Interestingly, Amo et al. [8] reported a 75-year-old patient with non-Hodgkin lymphoma affecting the facial muscles. Their case also had primary neurologic symptoms of trigeminal and facial nerves. Their patient as our patient presented with facial hemiplegia and paraesthesia.
One of the other important risk factors that can contributes in Hodgkin and non-Hodgkin lymphoma development, is Epstein-Barr Virus. According to the WHO, IVR department report, about 95% of the world adult populations are seropositive for EBV. As described by Heslop, EBV is associated with aggressive types of non-Hodgkin lymphoma, especially makes immunocompromised patients susceptible to B cell lymphoproliferative type due to outgrowth of EBV infected B cells, also she explained that lymphomas including NK and T malignancies, most occurs in individuals who do not have a known immunodeficiency [9].

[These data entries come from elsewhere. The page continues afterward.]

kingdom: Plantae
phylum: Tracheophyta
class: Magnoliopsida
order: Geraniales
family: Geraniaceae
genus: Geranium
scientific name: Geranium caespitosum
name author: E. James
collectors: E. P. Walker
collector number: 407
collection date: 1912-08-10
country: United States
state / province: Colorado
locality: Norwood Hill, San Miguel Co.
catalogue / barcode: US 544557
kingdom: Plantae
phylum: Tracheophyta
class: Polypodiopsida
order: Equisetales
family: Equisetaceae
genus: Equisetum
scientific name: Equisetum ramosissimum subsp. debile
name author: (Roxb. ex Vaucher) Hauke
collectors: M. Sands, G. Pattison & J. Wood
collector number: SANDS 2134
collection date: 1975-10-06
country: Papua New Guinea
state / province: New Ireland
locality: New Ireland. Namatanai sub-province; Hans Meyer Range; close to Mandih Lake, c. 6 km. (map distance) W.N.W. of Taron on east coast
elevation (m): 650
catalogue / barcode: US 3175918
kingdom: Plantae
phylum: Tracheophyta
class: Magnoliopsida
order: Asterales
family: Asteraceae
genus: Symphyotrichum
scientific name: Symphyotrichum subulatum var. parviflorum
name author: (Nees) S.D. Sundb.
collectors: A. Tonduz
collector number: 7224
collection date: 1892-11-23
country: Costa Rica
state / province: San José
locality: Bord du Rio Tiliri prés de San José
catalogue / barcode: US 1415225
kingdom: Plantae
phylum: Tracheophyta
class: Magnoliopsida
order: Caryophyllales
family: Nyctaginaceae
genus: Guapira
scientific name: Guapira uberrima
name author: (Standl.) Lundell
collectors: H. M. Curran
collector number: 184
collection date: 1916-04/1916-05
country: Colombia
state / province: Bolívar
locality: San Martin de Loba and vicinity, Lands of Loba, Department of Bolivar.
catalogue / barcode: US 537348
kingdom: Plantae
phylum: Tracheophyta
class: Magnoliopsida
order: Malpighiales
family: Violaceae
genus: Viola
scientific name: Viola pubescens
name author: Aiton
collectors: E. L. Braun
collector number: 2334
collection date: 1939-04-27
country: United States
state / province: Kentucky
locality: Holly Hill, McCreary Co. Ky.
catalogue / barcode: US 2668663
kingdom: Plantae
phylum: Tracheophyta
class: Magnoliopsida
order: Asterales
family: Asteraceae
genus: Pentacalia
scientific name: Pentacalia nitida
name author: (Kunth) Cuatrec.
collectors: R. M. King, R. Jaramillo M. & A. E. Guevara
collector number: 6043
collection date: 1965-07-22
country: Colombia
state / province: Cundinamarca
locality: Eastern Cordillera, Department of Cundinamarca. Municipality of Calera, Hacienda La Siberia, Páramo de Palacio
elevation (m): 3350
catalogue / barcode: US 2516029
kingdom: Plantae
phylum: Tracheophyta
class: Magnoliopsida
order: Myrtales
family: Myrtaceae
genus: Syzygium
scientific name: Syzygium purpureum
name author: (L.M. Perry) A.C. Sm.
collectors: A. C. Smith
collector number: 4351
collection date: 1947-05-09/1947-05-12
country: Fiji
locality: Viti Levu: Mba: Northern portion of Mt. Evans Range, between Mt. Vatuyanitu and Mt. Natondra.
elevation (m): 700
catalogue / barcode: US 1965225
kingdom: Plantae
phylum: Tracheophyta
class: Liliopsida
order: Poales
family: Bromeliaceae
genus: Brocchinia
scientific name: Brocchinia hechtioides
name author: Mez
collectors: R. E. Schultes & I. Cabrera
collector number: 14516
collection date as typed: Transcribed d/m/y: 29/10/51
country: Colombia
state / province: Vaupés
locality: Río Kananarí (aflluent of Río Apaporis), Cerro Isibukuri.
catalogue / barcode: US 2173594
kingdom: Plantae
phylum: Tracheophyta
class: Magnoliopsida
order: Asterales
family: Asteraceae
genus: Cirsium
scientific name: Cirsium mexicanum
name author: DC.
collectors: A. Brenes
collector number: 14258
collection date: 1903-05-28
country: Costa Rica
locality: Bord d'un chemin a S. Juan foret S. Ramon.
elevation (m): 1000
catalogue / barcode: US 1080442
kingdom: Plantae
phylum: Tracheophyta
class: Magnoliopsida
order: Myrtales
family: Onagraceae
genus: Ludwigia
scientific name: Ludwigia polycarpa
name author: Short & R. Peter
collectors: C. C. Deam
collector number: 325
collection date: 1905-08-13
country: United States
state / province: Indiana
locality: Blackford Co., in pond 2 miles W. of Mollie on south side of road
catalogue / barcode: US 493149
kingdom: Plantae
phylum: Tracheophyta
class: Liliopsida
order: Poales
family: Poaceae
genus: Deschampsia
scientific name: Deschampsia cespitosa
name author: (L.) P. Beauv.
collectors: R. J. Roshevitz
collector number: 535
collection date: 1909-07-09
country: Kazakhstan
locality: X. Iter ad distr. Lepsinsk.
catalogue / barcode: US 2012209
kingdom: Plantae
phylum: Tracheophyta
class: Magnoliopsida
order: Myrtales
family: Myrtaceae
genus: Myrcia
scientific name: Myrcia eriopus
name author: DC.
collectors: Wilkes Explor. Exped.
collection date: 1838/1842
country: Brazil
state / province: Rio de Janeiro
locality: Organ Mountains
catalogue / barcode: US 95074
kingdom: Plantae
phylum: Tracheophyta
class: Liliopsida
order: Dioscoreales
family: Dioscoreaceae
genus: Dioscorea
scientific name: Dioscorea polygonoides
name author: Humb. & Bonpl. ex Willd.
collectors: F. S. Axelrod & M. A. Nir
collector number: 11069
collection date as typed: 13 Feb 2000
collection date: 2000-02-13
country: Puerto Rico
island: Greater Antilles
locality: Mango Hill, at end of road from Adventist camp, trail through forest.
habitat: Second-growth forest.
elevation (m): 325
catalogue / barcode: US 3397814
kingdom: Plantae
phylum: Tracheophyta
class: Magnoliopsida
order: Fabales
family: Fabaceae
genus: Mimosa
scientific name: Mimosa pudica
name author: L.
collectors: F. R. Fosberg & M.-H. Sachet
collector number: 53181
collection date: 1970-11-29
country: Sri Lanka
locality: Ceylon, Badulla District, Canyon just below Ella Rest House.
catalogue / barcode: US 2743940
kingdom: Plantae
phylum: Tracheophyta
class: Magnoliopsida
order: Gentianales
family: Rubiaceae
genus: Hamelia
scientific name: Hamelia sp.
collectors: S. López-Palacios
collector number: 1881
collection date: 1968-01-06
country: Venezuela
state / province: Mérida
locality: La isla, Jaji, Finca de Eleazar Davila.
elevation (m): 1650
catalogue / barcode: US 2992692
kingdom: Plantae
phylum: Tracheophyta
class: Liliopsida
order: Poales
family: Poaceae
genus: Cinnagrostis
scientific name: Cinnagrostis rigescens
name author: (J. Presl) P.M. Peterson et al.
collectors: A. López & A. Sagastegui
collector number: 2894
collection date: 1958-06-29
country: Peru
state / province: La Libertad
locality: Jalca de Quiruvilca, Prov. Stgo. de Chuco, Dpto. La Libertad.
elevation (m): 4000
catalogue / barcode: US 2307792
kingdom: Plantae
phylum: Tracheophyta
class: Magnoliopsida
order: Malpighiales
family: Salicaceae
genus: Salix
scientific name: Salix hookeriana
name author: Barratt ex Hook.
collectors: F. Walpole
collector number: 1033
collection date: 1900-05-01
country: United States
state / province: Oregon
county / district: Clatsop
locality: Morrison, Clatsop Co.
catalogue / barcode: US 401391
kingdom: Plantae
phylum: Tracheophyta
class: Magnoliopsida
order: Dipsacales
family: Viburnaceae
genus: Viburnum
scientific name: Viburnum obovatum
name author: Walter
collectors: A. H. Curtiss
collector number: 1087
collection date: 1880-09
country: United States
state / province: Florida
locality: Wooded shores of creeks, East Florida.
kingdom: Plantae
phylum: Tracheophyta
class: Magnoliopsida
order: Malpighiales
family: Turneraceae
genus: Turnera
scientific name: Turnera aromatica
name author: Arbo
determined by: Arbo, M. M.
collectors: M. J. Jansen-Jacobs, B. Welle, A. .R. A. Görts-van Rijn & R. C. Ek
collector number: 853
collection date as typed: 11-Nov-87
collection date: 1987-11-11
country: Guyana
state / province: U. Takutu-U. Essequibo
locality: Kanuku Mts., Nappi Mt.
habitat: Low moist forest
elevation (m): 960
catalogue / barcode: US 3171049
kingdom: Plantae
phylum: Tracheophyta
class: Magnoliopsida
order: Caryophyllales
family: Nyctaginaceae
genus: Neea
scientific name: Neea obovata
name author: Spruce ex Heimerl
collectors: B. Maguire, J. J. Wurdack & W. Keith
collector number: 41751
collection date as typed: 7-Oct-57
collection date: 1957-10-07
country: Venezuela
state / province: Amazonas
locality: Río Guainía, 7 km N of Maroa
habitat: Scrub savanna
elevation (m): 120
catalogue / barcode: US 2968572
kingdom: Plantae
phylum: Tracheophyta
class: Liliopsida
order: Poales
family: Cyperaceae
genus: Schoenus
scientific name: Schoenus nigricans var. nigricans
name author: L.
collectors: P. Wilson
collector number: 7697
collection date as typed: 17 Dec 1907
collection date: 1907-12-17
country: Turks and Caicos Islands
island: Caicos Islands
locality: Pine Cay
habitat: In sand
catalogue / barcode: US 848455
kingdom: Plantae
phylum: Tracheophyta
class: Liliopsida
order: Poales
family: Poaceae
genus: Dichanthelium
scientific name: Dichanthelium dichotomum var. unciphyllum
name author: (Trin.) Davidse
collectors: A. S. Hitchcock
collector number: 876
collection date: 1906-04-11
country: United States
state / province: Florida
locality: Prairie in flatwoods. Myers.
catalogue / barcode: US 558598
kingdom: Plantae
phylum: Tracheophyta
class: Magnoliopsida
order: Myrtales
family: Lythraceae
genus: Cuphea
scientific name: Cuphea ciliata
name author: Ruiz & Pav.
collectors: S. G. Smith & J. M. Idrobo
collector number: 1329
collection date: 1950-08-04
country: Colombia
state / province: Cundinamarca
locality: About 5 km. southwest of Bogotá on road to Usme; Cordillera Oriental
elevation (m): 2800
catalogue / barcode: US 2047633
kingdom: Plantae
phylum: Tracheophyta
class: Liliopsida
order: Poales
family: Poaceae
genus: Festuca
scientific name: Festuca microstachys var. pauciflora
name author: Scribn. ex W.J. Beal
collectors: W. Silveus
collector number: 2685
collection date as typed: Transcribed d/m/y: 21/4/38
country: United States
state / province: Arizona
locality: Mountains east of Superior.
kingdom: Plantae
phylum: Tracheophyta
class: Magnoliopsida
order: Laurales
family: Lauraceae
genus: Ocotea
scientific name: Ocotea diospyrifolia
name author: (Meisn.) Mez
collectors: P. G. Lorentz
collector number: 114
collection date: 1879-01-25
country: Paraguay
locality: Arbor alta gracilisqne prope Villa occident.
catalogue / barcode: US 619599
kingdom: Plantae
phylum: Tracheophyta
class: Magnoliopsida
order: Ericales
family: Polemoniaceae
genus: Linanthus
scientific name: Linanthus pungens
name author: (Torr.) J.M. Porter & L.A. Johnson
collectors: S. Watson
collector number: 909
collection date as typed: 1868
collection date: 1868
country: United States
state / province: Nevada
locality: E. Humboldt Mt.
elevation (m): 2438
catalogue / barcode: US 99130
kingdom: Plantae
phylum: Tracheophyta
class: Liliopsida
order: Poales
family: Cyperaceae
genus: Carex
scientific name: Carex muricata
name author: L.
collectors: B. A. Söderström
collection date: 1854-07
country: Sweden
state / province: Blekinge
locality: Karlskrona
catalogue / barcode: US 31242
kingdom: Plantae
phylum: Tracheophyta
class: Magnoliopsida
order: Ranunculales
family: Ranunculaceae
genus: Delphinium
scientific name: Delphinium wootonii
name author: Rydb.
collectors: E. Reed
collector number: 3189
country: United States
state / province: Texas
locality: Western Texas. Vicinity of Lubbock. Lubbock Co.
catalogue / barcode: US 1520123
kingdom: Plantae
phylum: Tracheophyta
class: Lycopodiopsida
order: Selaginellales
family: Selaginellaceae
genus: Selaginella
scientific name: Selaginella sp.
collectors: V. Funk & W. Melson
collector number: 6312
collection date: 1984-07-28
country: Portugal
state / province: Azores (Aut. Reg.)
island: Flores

The best approach in rare cases is multidisciplinary team approach including clinician, radiologist and pathologist. Clinical and paraclinical examinations of a patient have the most important role in preparing differential diagnosis list, and lesion's properties in imagings will be so helpful. As described by Beggs in ultrasound assessment, a solid, heterogeneous, hypoechoic mass with irregular or ill-defined margin can be seen [10]. In CT, a soft tissue density mass would be expected and in MRI you can see a hyperintense or isointense lesion relative to normal muscle on the T1-weighted sequence and hyperintense on the T2-weighted and fat suppression sequences [1]. Still, the biopsy is mandatory in order to diagnose exact type of the lesion.